We're not going to say we saw this coming exactly.
But, in hindsight, it's not altogether surprising that an expert panel came out against a diet drug called Qnexa Thursday, the day after a lot of the same folks voted to keep the diabetes pill Avandia on the market despite heart risks.
The vote -- 10 to 6 against Food and Drug Administration approval -- dealt a blow to Vivus, maker of the medicine, and many overweight people looking for a new tool to help them shed pounds. It's also a ominous sign for two other weight-loss pills that are expected to be vetted later this year.
What was the problem with Qnexa? Risks ranging from birth defects for babies conceived when women were taking the drug to an increased heart rate common among people taking Qnexa.
Even though people taking the highest doses of Qnexa had lost more than 10 percent of their weight a year after starting the medicine, the risks were too high, the federal panel concluded.

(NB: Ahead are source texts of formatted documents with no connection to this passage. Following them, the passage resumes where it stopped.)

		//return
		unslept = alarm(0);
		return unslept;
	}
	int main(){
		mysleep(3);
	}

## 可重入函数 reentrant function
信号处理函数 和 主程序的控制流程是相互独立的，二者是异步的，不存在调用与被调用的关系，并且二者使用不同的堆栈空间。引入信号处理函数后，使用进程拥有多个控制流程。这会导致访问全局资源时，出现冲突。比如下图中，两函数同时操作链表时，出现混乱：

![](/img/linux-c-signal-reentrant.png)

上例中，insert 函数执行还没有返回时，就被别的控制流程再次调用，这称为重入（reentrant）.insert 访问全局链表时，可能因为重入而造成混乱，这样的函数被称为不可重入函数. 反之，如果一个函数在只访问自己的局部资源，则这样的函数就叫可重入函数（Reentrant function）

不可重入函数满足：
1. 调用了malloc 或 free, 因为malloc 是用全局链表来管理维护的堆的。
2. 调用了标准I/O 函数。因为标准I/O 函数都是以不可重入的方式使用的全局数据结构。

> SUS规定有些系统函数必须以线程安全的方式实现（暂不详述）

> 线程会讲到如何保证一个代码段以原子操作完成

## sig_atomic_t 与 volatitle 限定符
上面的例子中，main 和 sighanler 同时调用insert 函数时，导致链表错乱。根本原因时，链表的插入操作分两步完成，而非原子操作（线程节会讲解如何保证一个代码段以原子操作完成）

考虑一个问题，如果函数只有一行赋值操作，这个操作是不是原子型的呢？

After essentially supporting continued sales of problem-plagued Avandia, though with restrictions, the panel members may have felt it was time to get tough on a drug with baggage. Past problems when millions of people took diet drugs that harmed them -- notably the drug cocktail known as fen-phen -- also hung over the deliberations.

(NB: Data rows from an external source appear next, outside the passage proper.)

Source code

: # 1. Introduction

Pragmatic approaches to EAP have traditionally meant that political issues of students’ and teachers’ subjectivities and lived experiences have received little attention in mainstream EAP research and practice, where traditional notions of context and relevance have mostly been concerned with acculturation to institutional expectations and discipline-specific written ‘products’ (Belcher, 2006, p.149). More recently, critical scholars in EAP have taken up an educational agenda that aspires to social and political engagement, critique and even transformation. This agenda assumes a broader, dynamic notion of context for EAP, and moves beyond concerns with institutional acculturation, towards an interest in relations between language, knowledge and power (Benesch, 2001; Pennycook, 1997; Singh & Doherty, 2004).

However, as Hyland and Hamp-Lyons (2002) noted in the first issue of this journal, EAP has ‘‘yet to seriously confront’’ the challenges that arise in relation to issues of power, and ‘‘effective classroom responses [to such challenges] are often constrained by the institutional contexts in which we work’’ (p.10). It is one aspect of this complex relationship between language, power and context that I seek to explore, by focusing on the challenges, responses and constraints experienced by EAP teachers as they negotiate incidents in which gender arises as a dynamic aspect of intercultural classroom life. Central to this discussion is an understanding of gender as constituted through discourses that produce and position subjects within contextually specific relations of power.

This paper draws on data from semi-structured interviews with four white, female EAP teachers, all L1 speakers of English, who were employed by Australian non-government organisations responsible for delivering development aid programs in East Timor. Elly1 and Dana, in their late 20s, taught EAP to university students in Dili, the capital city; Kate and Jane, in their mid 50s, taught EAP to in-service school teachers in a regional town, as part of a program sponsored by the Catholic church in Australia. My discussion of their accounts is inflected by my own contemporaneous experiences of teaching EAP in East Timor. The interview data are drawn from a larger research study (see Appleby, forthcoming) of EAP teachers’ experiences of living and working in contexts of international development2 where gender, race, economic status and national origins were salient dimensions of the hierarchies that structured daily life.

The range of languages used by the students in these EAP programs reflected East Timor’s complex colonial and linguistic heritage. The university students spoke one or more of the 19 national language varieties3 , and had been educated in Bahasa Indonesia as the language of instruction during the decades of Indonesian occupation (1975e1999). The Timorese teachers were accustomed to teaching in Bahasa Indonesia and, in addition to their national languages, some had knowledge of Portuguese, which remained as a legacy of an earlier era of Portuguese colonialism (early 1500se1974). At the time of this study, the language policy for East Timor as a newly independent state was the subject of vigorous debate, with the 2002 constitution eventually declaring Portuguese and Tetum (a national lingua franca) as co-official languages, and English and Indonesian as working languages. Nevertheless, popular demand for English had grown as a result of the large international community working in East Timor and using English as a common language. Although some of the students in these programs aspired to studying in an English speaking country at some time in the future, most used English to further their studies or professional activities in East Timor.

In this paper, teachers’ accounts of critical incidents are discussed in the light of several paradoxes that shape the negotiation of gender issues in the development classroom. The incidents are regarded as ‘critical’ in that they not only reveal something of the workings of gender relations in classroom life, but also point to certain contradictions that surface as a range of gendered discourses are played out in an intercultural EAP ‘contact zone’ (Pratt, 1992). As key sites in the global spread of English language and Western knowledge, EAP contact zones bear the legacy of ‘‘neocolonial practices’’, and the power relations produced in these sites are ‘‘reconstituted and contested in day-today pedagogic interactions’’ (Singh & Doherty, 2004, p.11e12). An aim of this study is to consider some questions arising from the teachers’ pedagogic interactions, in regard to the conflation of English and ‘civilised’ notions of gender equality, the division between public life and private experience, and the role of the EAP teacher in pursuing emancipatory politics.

Qnexa is a combination of two old drugs: the epilepsy medicine topiramate and phentermine, the half of the fen-phen cocktail that didn't cause heart problems.
The FDA is expected to make a decision on Qnexa by the end of October. The agency usually follows the advice of advisory panels, but not always.
For its part, Vivus said it will work with the FDA to address the questions raised during the hearing. In the next few months, the company expects to have additional safety data from longer-term study of the medicine. It's unclear if that information will be enough to support approval of Qnexa.